Based on the reported figures, gross margins have contracted from 26.1% in 2023Q3 to 16.2% by 2024Q4, reflecting a significant deterioration in pricing power as the company struggles to manage rising production costs within its highly variable and competitive specialty business services model.
The consistent decline in gross margin suggests that THH is facing intense pressure from third-party talent and logistics providers. This trend implies that the company may lack the necessary leverage to pass through cost increases to its end customers, leaving the business vulnerable to further margin erosion.
According to the income statement analysis, operating margins have compressed from 10.6% in 2023Q3 to 3.1% in 2024Q4, demonstrating a failure to achieve economies of scale despite the substantial increase in quarterly revenue volume reported over the same period.
The inability to scale operating income alongside revenue suggests that the company's cost structure is heavily weighted toward fixed operational requirements that do not benefit from volume growth. This lack of operating leverage indicates that the business model may be fundamentally limited by its reliance on high-cost, labor-intensive event production.

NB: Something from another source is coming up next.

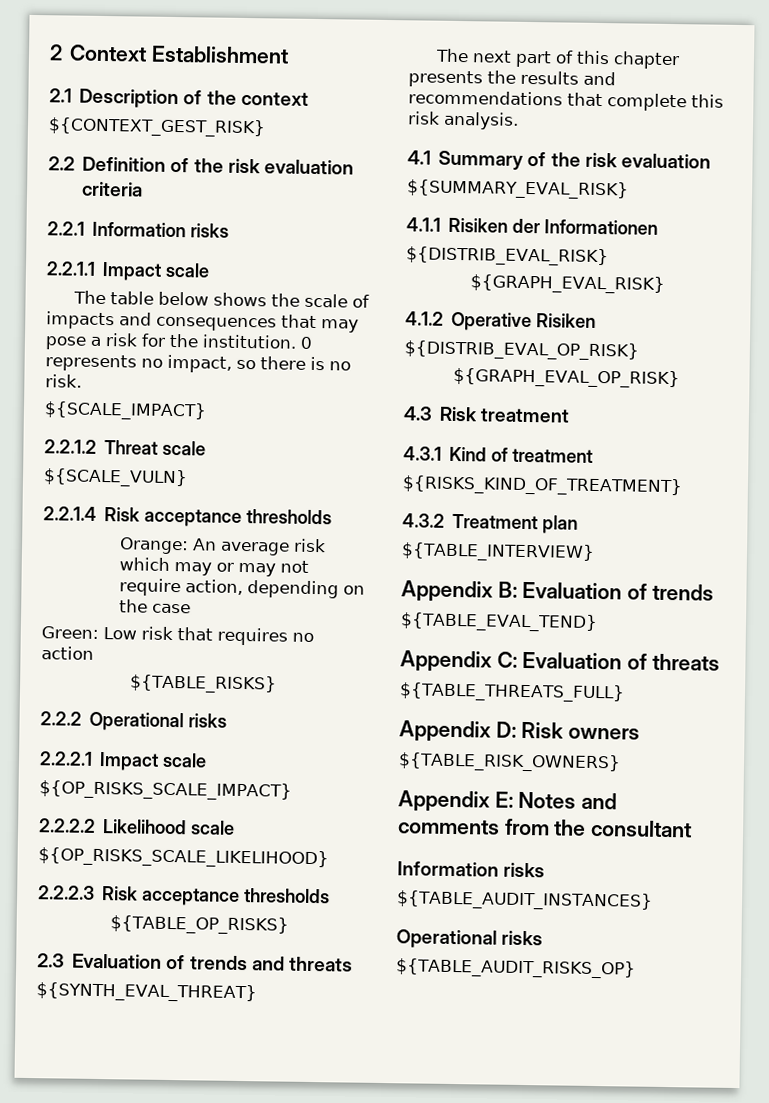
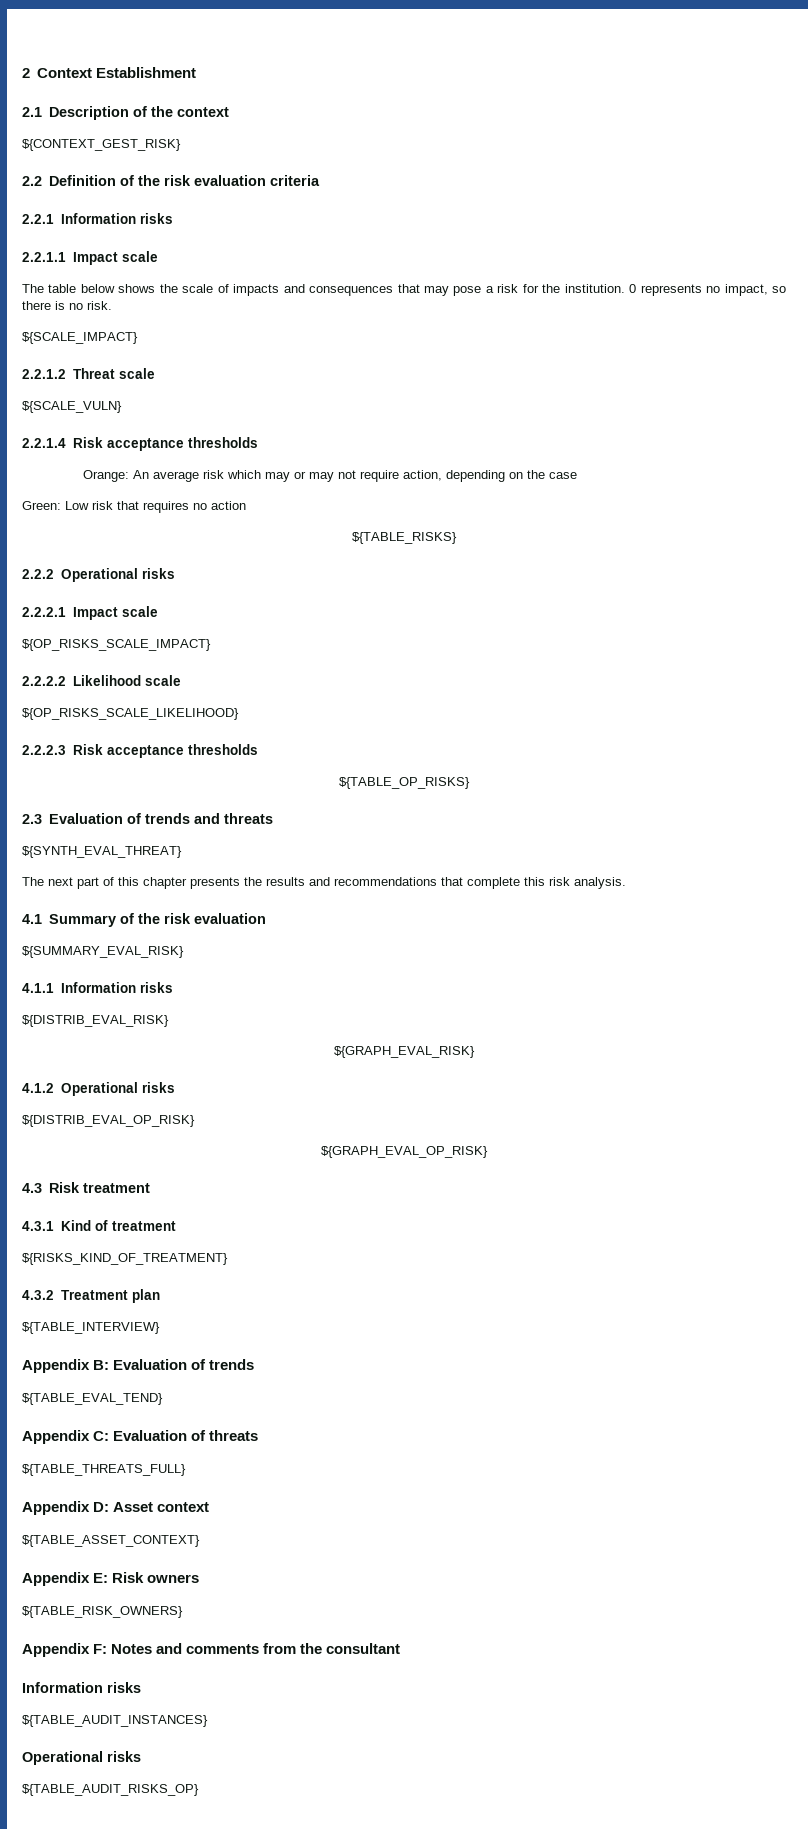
[448,217,658,235] Risiken der Informationen -> [60,982,173,993] Information risks
[451,311,597,332] Operative Risiken -> [60,1082,175,1096] Operational risks
(517, 729) none -> [113,1502,210,1512] [22,1535,200,1547] [22,1572,109,1586] Asset context // ${TABLE_ASSET_CONTEXT} // Appendix E:
[494,791,514,808] E: -> [93,1644,108,1654] F:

As reported in financial statements, the company's net margin has plummeted to 1.0% in 2024Q4, highlighting a precarious earnings profile where even minor fluctuations in event attendance or regulatory compliance costs could easily push the firm into a net loss position for future reporting periods.
Short-term profitability appears highly sensitive to non-operating items and seasonal volatility, which may mask underlying operational weaknesses. Investors should be wary of the sustainability of these earnings, as the current thin margin buffer provides almost no protection against potential macroeconomic or regulatory headwinds in the Kansai region.
Quick answers to the most common questions about buying THH stock.
For fiscal year 2024, TryHard Holdings Limited (THH) reported total revenue of $24.57B. This represents a 715.9% increase compared to $3.01B in 2022.
TryHard Holdings Limited (THH) is profitable, generating $104.9M in net income for the fiscal year ending 2024 with a net profit margin of 0.4%.
TryHard Holdings Limited (THH) reported an operating income of $396.1M, resulting in an operating profit margin of 1.6%. This margin reflects the operational efficiency of the business before interest and taxes.
TryHard Holdings Limited (THH) generated $4.65B in gross profit for the year, representing a gross profit margin of 18.9%. This demonstrates the company's core pricing power and production efficiency.